Body talk – or just imagination? – Recycling International

In my coronavirus state of being half asleep and half awake, my organs are starting to talk to each other. Listening to them, I’m sure I will die soon.

I already had diabetes, an aneurysm, high blood pressure, high cholesterol and cancer metastasis. Now though, as an unpleasant surprise, I have been diagnosed with asthmatic bronchitis, infections in my body and, on top of all that, I have tested positive for the coronavirus. I have also infected my dear wife Helga, my companion in isolation.

We have the same symptoms: head and neck aches, a sore throat, stomach pains, no appetite, loss of smell and taste. And we’re tired, so tired that we sleep most of the day, usually for at least 16 hours. It’s not a nice deep, soothing sleep. It’s a half awake, half asleep state larded with hectic, nightmare drifts from reality. In this middle world, I can hear my organs talking to each other.

:: WORK TO COMPLETE ::
Copy the body-talk column starting with "I already had" and going on through "companion in isolation.", swapping "asthmatic bronchitis" for "pneumonia".

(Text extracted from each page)
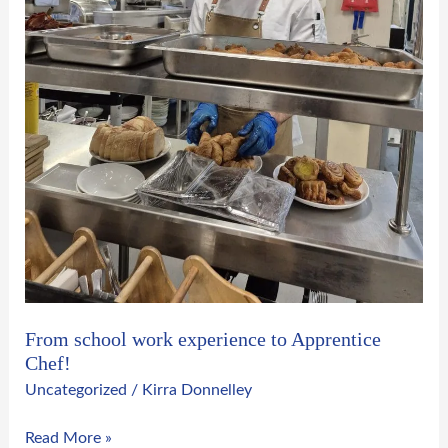
From school work experience to Apprentice
Chef!
Uncategorized
/
Kirra Donnelley
Read More »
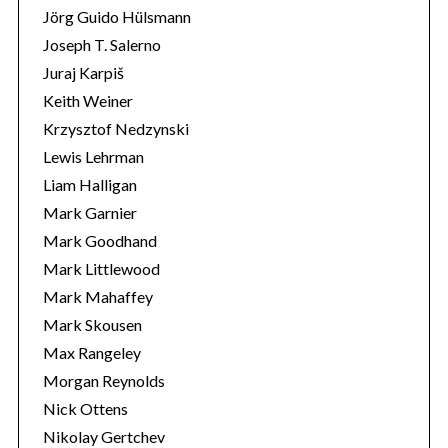
Jörg Guido Hülsmann
Joseph T. Salerno
Juraj Karpiš
Keith Weiner
Krzysztof Nedzynski
Lewis Lehrman
Liam Halligan
Mark Garnier
Mark Goodhand
Mark Littlewood
Mark Mahaffey
Mark Skousen
Max Rangeley
Morgan Reynolds
Nick Ottens
Nikolay Gertchev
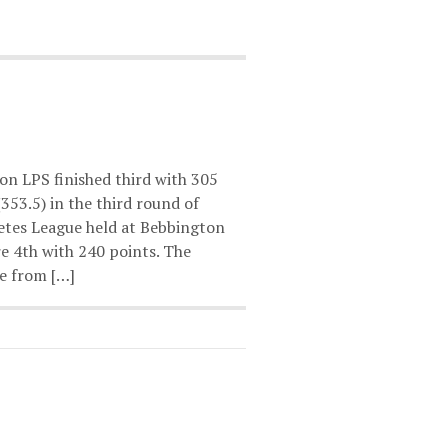
on LPS finished third with 305
353.5) in the third round of
etes League held at Bebbington
e 4th with 240 points. The
e from […]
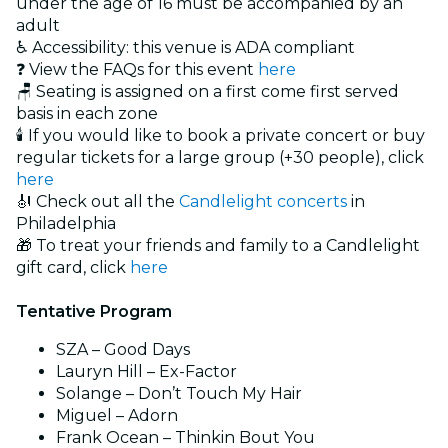
under the age of 16 must be accompanied by an
adult
♿ Accessibility: this venue is ADA compliant
❓ View the FAQs for this event
here
🪑 Seating is assigned on a first come first served
basis in each zone
🕯️ If you would like to book a private concert or buy
regular tickets for a large group (+30 people), click
here
🎻 Check out all the
Candlelight concerts
in
Philadelphia
🎁 To treat your friends and family to a Candlelight
gift card, click
here
Tentative Program
SZA – Good Days
Lauryn Hill – Ex-Factor
Solange – Don’t Touch My Hair
Miguel – Adorn
Frank Ocean – Thinkin Bout You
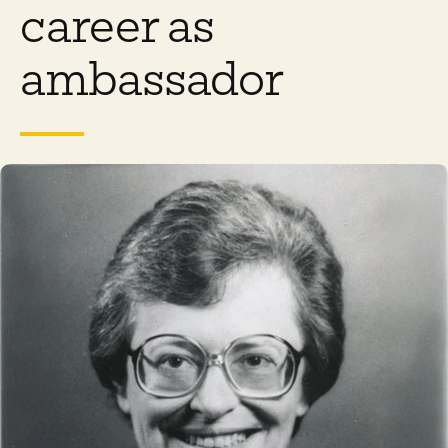
career as
ambassador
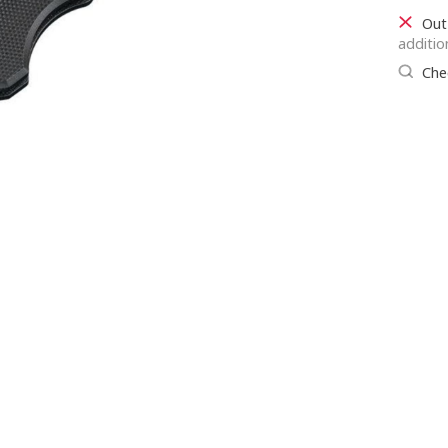
Out
additio
Chec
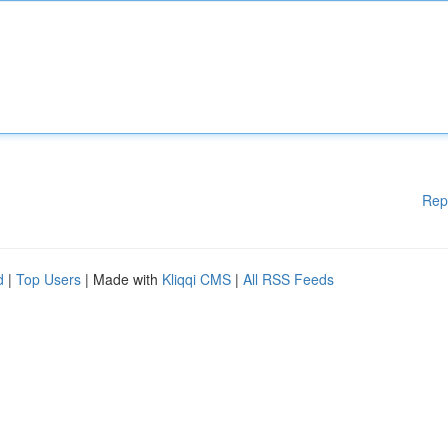
Rep
d
|
Top Users
| Made with
Kliqqi CMS
|
All RSS Feeds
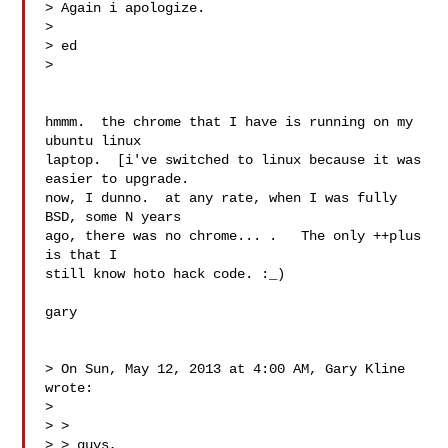
> Again i apologize.

> 

> ed

> 

hmmm.  the chrome that I have is running on my 
ubuntu linux

laptop.  [i've switched to linux because it was 
easier to upgrade.

now, I dunno.  at any rate, when I was fully 
BSD, some N years

ago, there was no chrome... .   The only ++plus 
is that I

still know hoto hack code. :_)

gary

> On Sun, May 12, 2013 at 4:00 AM, Gary Kline  
wrote:

> 

> >

> > guys,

:: TASK ANSWER ::
I already had diabetes, an aneurysm, high blood pressure, high cholesterol and cancer metastasis. Now though, as an unpleasant surprise, I have been diagnosed with pneumonia, infections in my body and, on top of all that, I have tested positive for the coronavirus. I have also infected my dear wife Helga, my companion in isolation.